Tuesday, February 03, 2009

Avoiding a lost decade like Japan

We can see what to avoid as we try to stimulate our economy. Well, we want to, but Nancy Pelosi just wants to pay off her big Democratic supporters with pork and more pork. But in trying to stimulate it is too easy to get it wrong. Japan did in a big way. It was so bad that the 1990s is called Japan's "lost decade."

Gerald Seib - Avoiding Japan's Stimulus Miscues - WSJ.com:
Here's the critique in a nutshell: Japan in the early 1990s, like the U.S. today, saw a real-estate bubble burst, spawning a banking and credit crisis that drove the whole economy down, hard. The Japanese then tried stimulating the economy with giant doses of government spending, which didn't pep things up -- but did bring on deficits that required tax increases later, dragging out Japan's problems for years.

... Rep. Ryan argues that the Japanese, arriving at the crossroads the U.S. sees today, "went into heavy deficit spending on infrastructure and they continued to languish....They cranked up their debt through Keynesian spending, and it didn't work."

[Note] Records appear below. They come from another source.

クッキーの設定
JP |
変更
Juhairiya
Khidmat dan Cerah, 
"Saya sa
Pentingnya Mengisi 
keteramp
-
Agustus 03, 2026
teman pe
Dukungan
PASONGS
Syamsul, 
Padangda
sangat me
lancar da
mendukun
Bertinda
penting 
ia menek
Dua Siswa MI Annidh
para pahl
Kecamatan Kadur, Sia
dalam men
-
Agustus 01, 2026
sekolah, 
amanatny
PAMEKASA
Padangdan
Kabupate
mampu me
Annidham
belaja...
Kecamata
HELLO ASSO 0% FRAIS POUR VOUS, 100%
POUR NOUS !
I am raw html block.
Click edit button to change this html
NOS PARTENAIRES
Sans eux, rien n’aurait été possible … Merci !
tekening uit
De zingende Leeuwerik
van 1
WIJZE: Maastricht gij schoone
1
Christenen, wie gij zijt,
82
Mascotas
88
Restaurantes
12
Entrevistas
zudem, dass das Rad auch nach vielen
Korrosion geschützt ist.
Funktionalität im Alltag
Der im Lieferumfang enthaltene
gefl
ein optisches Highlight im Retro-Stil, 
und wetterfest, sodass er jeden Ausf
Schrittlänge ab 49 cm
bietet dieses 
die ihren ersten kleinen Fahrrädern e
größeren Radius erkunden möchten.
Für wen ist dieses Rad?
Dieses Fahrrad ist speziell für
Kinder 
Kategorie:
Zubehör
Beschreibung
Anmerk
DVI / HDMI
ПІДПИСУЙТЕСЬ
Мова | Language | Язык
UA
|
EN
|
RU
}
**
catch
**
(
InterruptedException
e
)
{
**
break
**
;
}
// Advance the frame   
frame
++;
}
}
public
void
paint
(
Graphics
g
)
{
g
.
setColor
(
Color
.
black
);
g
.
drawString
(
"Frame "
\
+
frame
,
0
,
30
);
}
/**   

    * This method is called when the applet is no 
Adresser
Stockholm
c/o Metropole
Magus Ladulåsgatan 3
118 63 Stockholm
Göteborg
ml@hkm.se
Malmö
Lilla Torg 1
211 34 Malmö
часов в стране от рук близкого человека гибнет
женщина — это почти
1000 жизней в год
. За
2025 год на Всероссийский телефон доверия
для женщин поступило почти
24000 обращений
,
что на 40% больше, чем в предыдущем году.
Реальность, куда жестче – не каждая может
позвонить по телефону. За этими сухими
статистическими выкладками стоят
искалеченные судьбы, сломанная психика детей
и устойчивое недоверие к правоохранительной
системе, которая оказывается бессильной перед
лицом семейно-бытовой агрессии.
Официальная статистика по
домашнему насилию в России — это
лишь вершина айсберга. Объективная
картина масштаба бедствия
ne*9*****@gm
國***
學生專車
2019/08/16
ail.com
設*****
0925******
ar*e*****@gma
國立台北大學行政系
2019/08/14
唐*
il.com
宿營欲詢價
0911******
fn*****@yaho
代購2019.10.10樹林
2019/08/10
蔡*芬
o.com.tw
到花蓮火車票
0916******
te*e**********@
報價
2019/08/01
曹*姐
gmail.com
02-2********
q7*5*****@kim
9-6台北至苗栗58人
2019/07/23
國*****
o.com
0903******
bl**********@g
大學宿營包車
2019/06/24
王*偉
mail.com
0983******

His fear is that the U.S., by spending heavily on stimulus now, will, like the Japanese, make economically chilling tax increases inevitable down the line to balance the books. "I worry we could be inviting a lost decade in America with wrong-headed fiscal policy," he says. A new study by Republicans on the House Budget Committee, where Rep. Ryan is the top GOP member, argues that Japan's policy mistakes led to "a protracted period of stagnation."
Japan's big spending "stimulus" was too slow to stimulate and having to pay for it lengthened the torpor. The slow speed war partly the kind of projects they tried. Big construction has a long lead time, so its fiscal stimulus comes 2 to 5 years later.

The parallel is not perfect. Japan raised taxes. That's not likely to happen. Although the Democrats always have a reason to raise taxes. And Japan had a tight money policy; we are doing the opposite.

And we have to make sure we avoid the "bow wave" effect that we see in Washington every biennium. The Legislature has some extra money, so they start a new program in the second of the two years and it doesn't cost that much for the first year. But it is permanent and inevitably grows. So the "cheap" new program soon becomes a drag. Japan was successful on this. We need to be careful.

So we have to stop the pork projects and get the speedy ones. Tax cuts are fast! Broad tax cuts will have a huge effect. Let's be careful and fast!